Überraschend kam es nicht mehr, doch in München und darüber hinaus dürften viele traurig sein: Auch in diesem Jahr fällt das Münchner Oktoberfest aus, zum zweiten Mal in Folge. Keine trunkene Volksfestfröhlichkeit, kein Kettenkarussell und keine gebrannten Mandeln – was manch einer angesichts der anhaltenden Corona-Pandemie für eine Selbstverständlichkeit hält, ist für Oktoberfestfans eine Katastrophe.
„Für mich persönlich ist das auch keine leichte Entscheidung“, sagte der Münchner Oberbürgermeister Dieter Reiter (SPD), nachdem er zusammen mit Bayerns Ministerpräsident Markus Söder (CSU) das Aus verabredet hatte. „Sehr schade ist es für die vielen Fans der Wiesn“, sagte Reiter. Schade sei es aber auch, weil es „teilweise existenzielle Auswirkungen“ habe für die auf dem Oktoberfest arbeitenden Menschen.
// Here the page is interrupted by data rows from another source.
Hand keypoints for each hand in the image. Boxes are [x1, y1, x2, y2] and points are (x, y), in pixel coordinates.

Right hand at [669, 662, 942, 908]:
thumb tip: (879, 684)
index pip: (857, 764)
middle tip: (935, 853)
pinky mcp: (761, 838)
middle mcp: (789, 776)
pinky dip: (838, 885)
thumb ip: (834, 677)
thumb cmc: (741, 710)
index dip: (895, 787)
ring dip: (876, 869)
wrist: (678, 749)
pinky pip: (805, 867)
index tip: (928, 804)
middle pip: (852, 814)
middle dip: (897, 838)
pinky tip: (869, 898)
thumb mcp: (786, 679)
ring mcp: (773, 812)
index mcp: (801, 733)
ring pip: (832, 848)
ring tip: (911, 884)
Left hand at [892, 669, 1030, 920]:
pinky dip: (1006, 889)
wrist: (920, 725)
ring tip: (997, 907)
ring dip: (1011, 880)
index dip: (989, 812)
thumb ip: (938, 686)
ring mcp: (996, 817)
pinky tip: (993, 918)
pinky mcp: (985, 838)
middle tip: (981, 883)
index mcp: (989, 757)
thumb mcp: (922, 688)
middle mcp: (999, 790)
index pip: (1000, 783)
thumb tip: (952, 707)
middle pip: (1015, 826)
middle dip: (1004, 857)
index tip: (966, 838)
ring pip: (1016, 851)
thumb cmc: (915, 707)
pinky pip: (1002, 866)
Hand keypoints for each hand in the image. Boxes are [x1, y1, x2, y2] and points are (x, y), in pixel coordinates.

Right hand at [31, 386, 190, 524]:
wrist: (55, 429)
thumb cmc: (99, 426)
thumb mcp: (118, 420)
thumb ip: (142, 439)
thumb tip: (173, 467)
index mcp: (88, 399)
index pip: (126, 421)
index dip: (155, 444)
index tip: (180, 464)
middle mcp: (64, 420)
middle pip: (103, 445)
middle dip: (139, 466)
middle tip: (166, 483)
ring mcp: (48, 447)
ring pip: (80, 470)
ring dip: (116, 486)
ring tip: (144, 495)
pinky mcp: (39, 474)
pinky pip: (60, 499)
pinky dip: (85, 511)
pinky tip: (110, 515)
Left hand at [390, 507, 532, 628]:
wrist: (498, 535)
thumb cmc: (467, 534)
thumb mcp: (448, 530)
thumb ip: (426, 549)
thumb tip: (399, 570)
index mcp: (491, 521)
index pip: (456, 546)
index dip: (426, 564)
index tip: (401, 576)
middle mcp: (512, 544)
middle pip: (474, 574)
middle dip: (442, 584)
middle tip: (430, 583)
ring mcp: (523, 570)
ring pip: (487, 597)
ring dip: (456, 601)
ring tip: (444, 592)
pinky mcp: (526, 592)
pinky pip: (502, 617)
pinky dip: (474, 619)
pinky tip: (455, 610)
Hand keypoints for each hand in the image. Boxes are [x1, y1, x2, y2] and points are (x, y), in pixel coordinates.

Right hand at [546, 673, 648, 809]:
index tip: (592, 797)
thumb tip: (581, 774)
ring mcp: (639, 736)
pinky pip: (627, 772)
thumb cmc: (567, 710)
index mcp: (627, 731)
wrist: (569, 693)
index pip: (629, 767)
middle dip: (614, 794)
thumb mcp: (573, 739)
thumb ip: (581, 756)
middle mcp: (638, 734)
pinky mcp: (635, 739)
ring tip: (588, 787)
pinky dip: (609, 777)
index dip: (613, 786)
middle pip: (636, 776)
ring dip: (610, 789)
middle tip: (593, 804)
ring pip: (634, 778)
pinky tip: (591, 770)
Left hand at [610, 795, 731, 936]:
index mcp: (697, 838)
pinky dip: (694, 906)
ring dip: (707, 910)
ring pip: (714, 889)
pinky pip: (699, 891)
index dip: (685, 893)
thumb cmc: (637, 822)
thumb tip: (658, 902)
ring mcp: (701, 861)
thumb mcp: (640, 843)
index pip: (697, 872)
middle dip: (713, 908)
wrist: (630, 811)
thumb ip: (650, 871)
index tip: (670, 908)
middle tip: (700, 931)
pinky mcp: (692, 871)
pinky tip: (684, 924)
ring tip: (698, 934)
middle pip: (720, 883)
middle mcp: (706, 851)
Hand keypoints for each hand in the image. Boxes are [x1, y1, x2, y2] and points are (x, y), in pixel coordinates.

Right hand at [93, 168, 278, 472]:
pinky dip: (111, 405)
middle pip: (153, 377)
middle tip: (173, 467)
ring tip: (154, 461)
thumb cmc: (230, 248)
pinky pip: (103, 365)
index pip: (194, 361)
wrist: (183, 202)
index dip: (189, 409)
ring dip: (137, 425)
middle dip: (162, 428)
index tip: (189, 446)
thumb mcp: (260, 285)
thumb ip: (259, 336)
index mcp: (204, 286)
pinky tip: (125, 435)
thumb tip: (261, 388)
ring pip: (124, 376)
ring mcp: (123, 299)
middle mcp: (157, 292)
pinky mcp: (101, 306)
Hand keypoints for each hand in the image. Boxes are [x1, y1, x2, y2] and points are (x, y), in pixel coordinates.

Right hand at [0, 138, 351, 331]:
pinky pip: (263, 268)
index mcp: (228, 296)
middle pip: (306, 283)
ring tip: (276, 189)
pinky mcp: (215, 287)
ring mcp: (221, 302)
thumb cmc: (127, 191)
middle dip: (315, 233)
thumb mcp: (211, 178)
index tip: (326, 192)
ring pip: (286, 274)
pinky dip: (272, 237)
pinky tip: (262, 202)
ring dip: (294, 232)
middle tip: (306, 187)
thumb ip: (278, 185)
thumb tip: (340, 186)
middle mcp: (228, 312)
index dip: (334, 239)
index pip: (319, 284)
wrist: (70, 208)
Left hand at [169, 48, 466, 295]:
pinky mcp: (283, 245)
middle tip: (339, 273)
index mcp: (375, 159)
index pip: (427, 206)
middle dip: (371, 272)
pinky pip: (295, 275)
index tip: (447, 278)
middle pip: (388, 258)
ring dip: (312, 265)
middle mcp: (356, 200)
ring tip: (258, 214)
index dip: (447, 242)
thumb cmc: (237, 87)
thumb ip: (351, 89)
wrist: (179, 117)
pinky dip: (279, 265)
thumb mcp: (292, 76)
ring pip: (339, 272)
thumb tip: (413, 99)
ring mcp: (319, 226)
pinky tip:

Bisher galt in München als ungeschriebenes Gesetz, dass wer auf der Wiesn ein Bierzelt betreiben, ein Karussell aufstellen oder Mandeln und Zuckerwatte verkaufen darf, finanziell ohne Sorgen durchs Jahr kommt. Doch umgekehrt zeigt sich jetzt, dass ein Wegfall genau dieser Einnahmen viele der Unternehmen und Beschäftigten in Existenznot stürzt.
Gut 1,2 Milliarden Euro Umsatz machen die Festwirte, Schausteller, Gastronomen, Hoteliers und Taxiunternehmen mit einem Oktoberfest. Die Wiesnbesucher aus aller Welt geben das Geld gern mit vollen Händen aus. Für das erste Wiesnwochenende in diesem Jahr verlangten Hotels, die sonst für 50 Euro pro Nacht Zimmer anbieten, in den Tagen vor der Absage noch über 300 Euro.
Die Chance, die durch den monatelangen Lockdown entstandenen Löcher in den Kassen zu stopfen, ist für die Unternehmen nun gestoppt. Groß war der Druck auf Oberbürgermeister Reiter und Ministerpräsident Söder, ein Oktoberfest zu ermöglichen, wenn es irgendwie geht. Doch die beiden Politiker sahen in der Absage auch die einzige Chance, dass die weltweit bekannte Marke nicht beschädigt wird.
Das Oktoberfest sei „das globalste Fest überhaupt“, sagte Söder. Es sei „die größte Visitenkarte, die Bayern abgibt“. Unter den in diesem Jahr sicher nötigen „unzähligen Auflagen“ würde aber diese starke Marke nur beschädigt. Außerdem hält Söder Abstandsregeln in einer vom besonders kräftigen Oktoberfestbier angetrunkenen Menge für nicht durchsetzbar. „Es wäre auch die Gefahr, dass es zu zum Teil chaotischen Zuständen führen kann.“
Es ist in diesem Jahr erst das 26. Mal in der 211-jährigen Geschichte, dass die Wiesn abgesagt werden muss. Dass sich dies im nächsten Jahr ein weiteres Mal wiederholt, glauben weder Reiter noch Söder. Reiter sagt, sollte die Wiesn 2022 stattfinden, sei sicher auch „sofort“ wieder das gewohnte Oktoberfestgefühl zurück. „Die Menschen, wenn sie wieder feiern dürfen, dann werden sie wieder feiern“, glaubt der Oberbürgermeister.
Auch Söder erwartet im Fall eines Oktoberfest 2022 die bekannten Bilder mit fröhlichen Menschen in Tracht, die Bierkrüge stemmen und Lebkuchenherzen naschen. „Die Wiesn ist letztlich ein ganz großes Fest der Lebensfreude, diese Lebensfreude kommt ganz sicher zurück.“ Er glaubt auch, dass die Wirte eine „Tradition“ pflegen, die den Besuchern nicht so gut schmeckt. „Dass die Wiesn stattfindet, ist wahrscheinlicher, als dass der Bierpreis sinkt“, sagte Söder – üblicherweise gibt es da in jedem Jahr einen kräftigen Aufschlag.